Iriand concentrated, then slowly condensed, smaller and smaller, until within moments he was fly shaped. He couldn't actually fly -- he could if he practised -- but there was no time for that. Aleny picked him up and placed him by the key hole. Iriand marched into the key hole, and looked at the tumblers. He froze. Foot steps sounded down the hall.

#

The King viciously kicked the lumbering guard. "Job on the Sleeping! Put this man in with the werebunnies, lets see how long he will sleep there. Wait!" he removed the exceptional cloak that covered the sleeping guard. "This is too fine for the likes of him." He put the cloak on and ran a hand over the material. Turning, he tripped on the edge of the cloak, and bumped into the treasure room door. He didn't notice the small fly that fell out of the key hole, and into the room. Nor did he hear the tiny, high pitched scream.

He strode back to his quarters, forgetting to set a new guard.

#

"I tells you, I've been a guard for the King for twenty years, and I've seen everything." The guard leaned against the castle gates with his co worker, picking yesterdays dinner from between his molars.

They both turned at the sound of an approaching scream. They saw a man, covered in crickets from the top of his head to the soles of his feet, running as if Satan was hot on his heals. From the man issued forth the most hideous, continuous scream of terror. Crickets fell from him in an inexhaustible supply, and he made little hop skippy jumps, turning as he ran, trying to dislodge his little cricket fiends. He ran out of the gate, and out into the plains surrounding the castle, the scream continuing without pause.

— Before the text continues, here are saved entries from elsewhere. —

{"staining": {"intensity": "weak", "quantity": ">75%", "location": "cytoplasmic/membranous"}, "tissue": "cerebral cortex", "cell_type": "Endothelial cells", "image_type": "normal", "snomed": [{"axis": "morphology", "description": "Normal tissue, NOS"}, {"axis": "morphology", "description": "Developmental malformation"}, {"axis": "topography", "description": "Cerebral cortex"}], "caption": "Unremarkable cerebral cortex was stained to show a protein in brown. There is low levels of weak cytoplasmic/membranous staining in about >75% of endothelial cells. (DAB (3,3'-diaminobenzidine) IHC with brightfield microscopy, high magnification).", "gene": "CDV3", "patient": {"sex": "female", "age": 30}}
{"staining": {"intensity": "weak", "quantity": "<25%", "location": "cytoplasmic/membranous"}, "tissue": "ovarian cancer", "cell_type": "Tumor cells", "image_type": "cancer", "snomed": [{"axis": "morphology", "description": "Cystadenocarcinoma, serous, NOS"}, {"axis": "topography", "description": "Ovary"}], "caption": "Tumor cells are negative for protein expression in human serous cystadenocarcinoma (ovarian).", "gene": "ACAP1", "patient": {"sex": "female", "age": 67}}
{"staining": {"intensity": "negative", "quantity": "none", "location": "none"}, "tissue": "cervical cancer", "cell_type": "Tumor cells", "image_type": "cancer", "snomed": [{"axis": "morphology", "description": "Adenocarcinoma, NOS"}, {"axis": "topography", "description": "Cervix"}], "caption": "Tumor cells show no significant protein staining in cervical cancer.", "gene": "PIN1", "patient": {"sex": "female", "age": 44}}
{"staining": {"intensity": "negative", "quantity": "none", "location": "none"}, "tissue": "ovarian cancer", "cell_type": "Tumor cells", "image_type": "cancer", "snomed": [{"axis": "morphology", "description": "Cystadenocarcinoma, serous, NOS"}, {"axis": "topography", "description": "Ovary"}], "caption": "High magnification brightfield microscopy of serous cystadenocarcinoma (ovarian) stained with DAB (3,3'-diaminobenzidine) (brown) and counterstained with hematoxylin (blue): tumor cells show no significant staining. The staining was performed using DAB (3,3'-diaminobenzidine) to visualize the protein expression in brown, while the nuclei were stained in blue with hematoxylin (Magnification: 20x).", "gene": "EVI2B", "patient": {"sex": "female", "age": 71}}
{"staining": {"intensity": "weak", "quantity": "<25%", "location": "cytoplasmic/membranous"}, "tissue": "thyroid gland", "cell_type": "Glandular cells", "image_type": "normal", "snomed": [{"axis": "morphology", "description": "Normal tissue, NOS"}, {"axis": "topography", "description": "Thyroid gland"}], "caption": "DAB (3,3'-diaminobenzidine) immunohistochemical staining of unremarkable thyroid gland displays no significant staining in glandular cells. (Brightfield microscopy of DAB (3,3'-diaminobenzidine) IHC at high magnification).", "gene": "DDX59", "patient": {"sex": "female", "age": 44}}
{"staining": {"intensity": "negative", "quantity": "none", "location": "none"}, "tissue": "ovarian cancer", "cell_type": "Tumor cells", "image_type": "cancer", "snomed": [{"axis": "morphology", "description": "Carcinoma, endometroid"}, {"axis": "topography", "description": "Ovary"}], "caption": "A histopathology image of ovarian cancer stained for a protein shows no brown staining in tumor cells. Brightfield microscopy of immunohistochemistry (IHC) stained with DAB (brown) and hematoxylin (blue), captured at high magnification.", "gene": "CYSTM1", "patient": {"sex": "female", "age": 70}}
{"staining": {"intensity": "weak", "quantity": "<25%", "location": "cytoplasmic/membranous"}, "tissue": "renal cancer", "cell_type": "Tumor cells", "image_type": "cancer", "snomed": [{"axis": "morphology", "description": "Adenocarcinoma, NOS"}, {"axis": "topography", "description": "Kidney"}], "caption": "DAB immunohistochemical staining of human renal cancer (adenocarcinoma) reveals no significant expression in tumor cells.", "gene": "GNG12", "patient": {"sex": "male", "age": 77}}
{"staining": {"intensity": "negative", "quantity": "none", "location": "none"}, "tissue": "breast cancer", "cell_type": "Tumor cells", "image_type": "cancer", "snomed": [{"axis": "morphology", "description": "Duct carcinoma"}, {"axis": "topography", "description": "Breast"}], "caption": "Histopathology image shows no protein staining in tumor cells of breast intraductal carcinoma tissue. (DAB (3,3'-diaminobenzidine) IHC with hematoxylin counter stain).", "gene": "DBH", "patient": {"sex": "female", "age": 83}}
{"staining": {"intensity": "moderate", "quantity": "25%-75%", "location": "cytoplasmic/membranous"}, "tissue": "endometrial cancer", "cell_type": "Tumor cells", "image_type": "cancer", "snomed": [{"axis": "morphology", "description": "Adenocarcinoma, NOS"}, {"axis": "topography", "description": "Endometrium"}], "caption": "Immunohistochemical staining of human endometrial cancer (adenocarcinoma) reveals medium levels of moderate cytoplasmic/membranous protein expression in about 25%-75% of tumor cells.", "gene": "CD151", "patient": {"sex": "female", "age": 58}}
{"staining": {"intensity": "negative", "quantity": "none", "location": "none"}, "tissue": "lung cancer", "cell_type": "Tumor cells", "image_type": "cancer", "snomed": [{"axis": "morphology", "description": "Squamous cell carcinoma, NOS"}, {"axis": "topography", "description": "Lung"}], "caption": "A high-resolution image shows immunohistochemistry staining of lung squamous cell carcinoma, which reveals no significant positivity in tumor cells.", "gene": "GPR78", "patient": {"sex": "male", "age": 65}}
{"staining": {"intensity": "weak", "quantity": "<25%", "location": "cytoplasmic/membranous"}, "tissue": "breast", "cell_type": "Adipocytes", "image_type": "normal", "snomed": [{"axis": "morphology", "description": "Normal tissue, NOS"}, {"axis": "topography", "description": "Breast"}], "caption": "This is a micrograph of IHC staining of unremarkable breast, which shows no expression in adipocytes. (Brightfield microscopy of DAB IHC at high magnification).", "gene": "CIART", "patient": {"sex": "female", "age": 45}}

"That happens at least once a month."

"Cor!

" #

"Bring us our newest werebunny prisoner." The King commanded, sitting back on his throne. He stroked his new cloak, admiring its butter soft texture. He heard a small growl, and checked the dog that slumbered at his feet. The dog must be dreaming, and the King laughed lightly.

The prisoner was brought before him.

"What do you have to say for yourself, werebunny? Do you confess to eating the Kings grass?"

"That grass if free for all!"

"Head with his off!"

"What?"

"Off... with... his... head!"

#

The king yawned, and settled in for his afternoon nap. His rage of the day had tired him out. The new cloak was placed over him, to keep him warm. He pulled it up around his neck and fell asleep.

He never noticed when the cloak got tighter... and tighter, fitting over his face snuggly. The King passed quietly in the night, a 'Night Breath Syndrome' his doctors would decree. In other words: he stopped breathing.

#

"And walking blankets, sor? You seen walking blankets?"

"Don't be daft, man. No such --"

"First time for everything!" Aleny said letting herself out the gate.

"Cor!"

#

"With Brin missing, we need to go back and ..."

"Who said Brin was missing?" A voice intruded.

"Brin!" Aleny leap to her feet and hugged the werebunny. "How did you get away?"

"Turned myself into a louse and just sat in the guards hair until he left the castle. Did you get the crystal pip?"

Iriand held out his palm, the small crystal reviled.

"Excellent! Lets get to work, shall we? We have a few hundred people to rescue from the Kings dungeons."

"You realise, Iriand," Aleny said, "this makes you a hero."

Iriand smiled.

"Don't you have something to say about that?"

Iriand shook his head and mouthed the word: laryngitis.

Aleny laughed, then ducked when Iriand swung a fist at her.